§ Material supplied

******************************

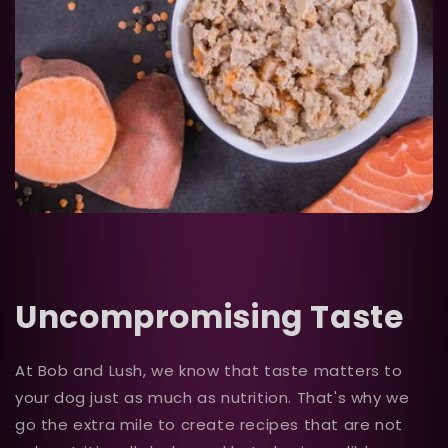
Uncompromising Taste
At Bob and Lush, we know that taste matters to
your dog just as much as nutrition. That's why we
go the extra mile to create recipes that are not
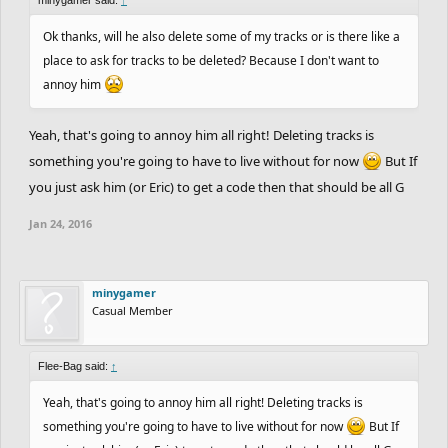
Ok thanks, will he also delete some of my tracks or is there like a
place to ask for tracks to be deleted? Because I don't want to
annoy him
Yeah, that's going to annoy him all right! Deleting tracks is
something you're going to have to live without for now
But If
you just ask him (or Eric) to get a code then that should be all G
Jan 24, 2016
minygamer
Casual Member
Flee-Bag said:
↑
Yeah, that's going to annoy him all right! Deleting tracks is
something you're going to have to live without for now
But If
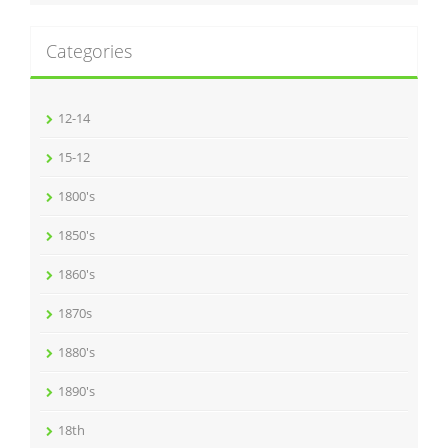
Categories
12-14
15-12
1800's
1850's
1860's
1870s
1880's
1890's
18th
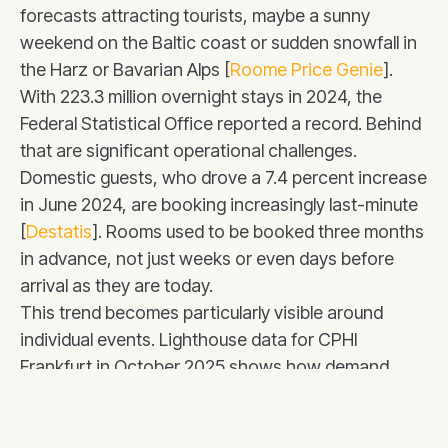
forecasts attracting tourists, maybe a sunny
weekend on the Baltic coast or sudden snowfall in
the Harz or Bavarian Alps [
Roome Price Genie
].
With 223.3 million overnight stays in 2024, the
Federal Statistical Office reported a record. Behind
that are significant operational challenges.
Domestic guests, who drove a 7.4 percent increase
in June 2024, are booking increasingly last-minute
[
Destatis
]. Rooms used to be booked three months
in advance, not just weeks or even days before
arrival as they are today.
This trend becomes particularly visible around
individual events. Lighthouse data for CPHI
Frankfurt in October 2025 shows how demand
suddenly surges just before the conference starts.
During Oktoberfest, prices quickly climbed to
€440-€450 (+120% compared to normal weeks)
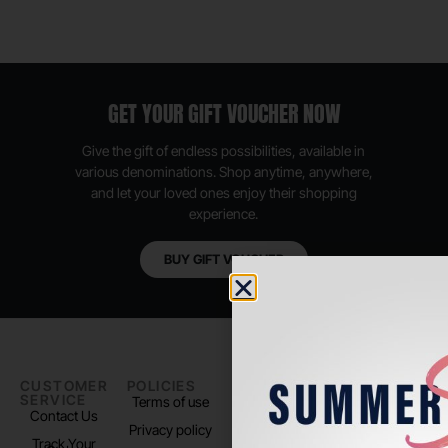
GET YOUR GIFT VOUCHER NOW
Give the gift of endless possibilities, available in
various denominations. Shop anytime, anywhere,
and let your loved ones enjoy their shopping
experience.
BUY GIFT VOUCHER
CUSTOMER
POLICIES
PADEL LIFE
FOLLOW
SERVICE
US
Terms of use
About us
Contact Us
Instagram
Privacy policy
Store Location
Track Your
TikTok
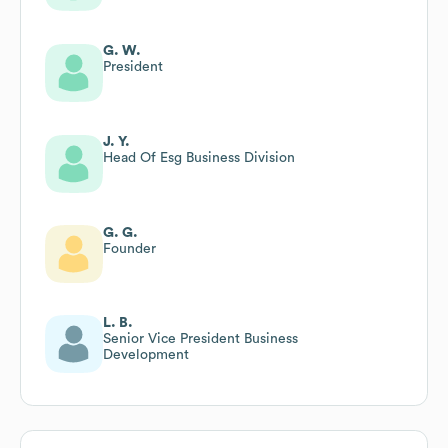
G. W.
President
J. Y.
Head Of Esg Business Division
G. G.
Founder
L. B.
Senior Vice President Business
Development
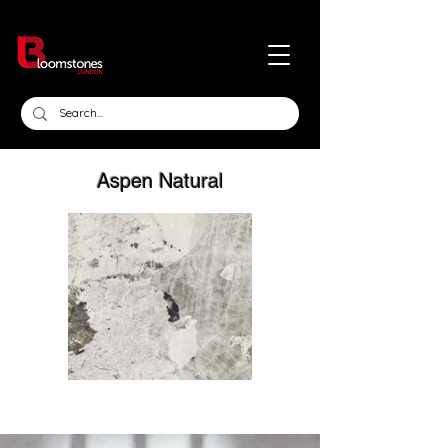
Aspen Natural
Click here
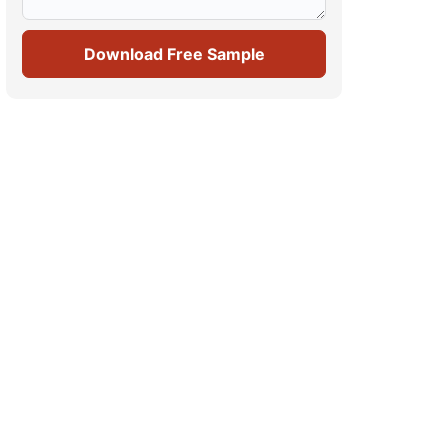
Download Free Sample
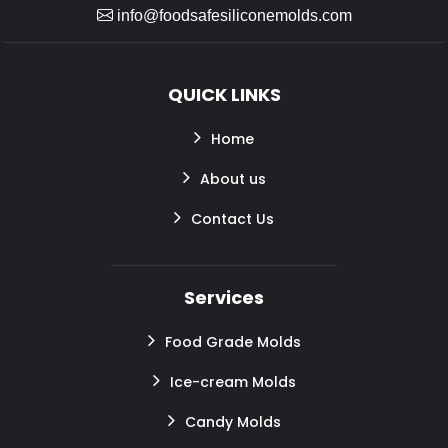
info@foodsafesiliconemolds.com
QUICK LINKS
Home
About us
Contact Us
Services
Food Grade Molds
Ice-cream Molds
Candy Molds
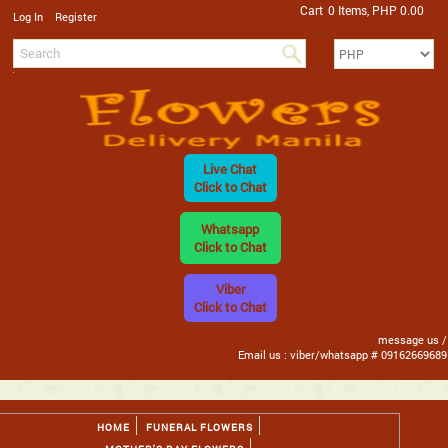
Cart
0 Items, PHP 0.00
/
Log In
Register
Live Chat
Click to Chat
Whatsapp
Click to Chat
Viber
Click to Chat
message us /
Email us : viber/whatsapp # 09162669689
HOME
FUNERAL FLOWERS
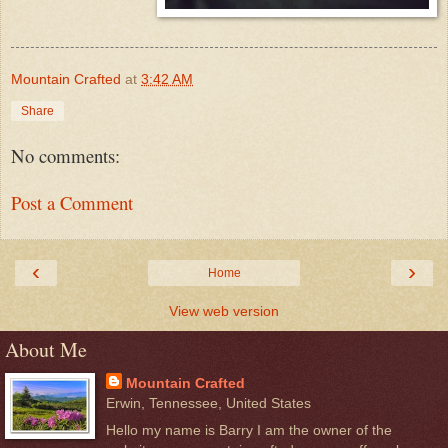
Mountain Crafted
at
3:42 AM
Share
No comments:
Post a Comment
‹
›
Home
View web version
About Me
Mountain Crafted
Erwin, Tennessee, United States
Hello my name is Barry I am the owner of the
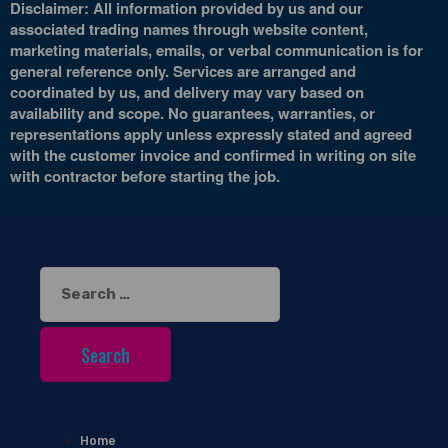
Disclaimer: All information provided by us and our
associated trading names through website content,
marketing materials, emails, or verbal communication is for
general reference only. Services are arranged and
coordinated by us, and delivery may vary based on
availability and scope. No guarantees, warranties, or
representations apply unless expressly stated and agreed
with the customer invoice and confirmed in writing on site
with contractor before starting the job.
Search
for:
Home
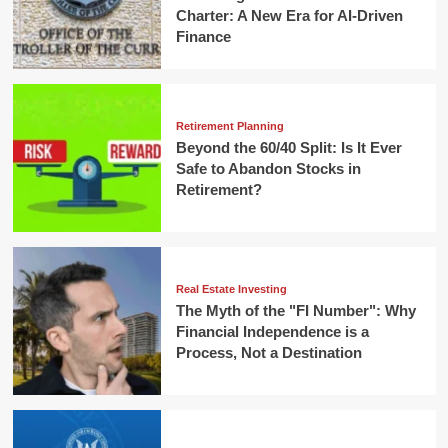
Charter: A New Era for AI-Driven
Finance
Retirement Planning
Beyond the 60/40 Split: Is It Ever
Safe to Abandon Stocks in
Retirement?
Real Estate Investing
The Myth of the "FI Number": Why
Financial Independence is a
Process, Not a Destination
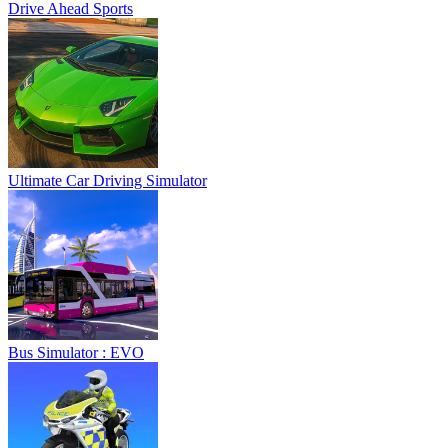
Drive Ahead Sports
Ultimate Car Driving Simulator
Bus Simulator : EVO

******************************

§ Work to complete
Retype the text read from each of the rows above, keeping every line as it appears, and leave the pictures out of your answer.

§ Exercise answer
Uncompromising Taste
At Bob and Lush, we know that taste matters to
your dog just as much as nutrition. That's why we
go the extra mile to create recipes that are not
Ok thanks, will he also delete some of my tracks or is there like a
place to ask for tracks to be deleted? Because I don't want to
annoy him
Yeah, that's going to annoy him all right! Deleting tracks is
something you're going to have to live without for now
But If
you just ask him (or Eric) to get a code then that should be all G
Jan 24, 2016
minygamer
Casual Member
Flee-Bag said:
↑
Yeah, that's going to annoy him all right! Deleting tracks is
something you're going to have to live without for now
But If
Categories
12-14
15-12
1800's
1850's
1860's
1870s
1880's
1890's
18th
forecasts attracting tourists, maybe a sunny
weekend on the Baltic coast or sudden snowfall in
the Harz or Bavarian Alps [
Roome Price Genie
].
With 223.3 million overnight stays in 2024, the
Federal Statistical Office reported a record. Behind
that are significant operational challenges.
Domestic guests, who drove a 7.4 percent increase
in June 2024, are booking increasingly last-minute
[
Destatis
]. Rooms used to be booked three months
in advance, not just weeks or even days before
arrival as they are today.
This trend becomes particularly visible around
individual events. Lighthouse data for CPHI
Frankfurt in October 2025 shows how demand
suddenly surges just before the conference starts.
During Oktoberfest, prices quickly climbed to
€440-€450 (+120% compared to normal weeks)
GET YOUR GIFT VOUCHER NOW
Give the gift of endless possibilities, available in
various denominations. Shop anytime, anywhere,
and let your loved ones enjoy their shopping
experience.
BUY GIFT VOUCHER
CUSTOMER
POLICIES
PADEL LIFE
FOLLOW
SERVICE
US
Terms of use
About us
Contact Us
Instagram
Privacy policy
Store Location
Track Your
TikTok
G. W.
President
J. Y.
Head Of Esg Business Division
G. G.
Founder
L. B.
Senior Vice President Business
Development
Aspen Natural
Click here
Download Free Sample
info@foodsafesiliconemolds.com
QUICK LINKS
Home
About us
Contact Us
Services
Food Grade Molds
Ice-cream Molds
Candy Molds
Cart
0 Items, PHP 0.00
/
Log In
Register
Live Chat
Click to Chat
Whatsapp
Click to Chat
Viber
Click to Chat
message us /
Email us : viber/whatsapp # 09162669689
HOME
FUNERAL FLOWERS
Mountain Crafted
at
3:42 AM
Share
No comments:
Post a Comment
‹
›
Home
View web version
About Me
Mountain Crafted
Erwin, Tennessee, United States
Hello my name is Barry I am the owner of the
Disclaimer: All information provided by us and our
associated trading names through website content,
marketing materials, emails, or verbal communication is for
general reference only. Services are arranged and
coordinated by us, and delivery may vary based on
availability and scope. No guarantees, warranties, or
representations apply unless expressly stated and agreed
with the customer invoice and confirmed in writing on site
with contractor before starting the job.
Search
for:
Home
Charter: A New Era for AI-Driven
Finance
Retirement Planning
Beyond the 60/40 Split: Is It Ever
Safe to Abandon Stocks in
Retirement?
Real Estate Investing
The Myth of the "FI Number": Why
Financial Independence is a
Process, Not a Destination
Drive Ahead Sports
Ultimate Car Driving Simulator
Bus Simulator : EVO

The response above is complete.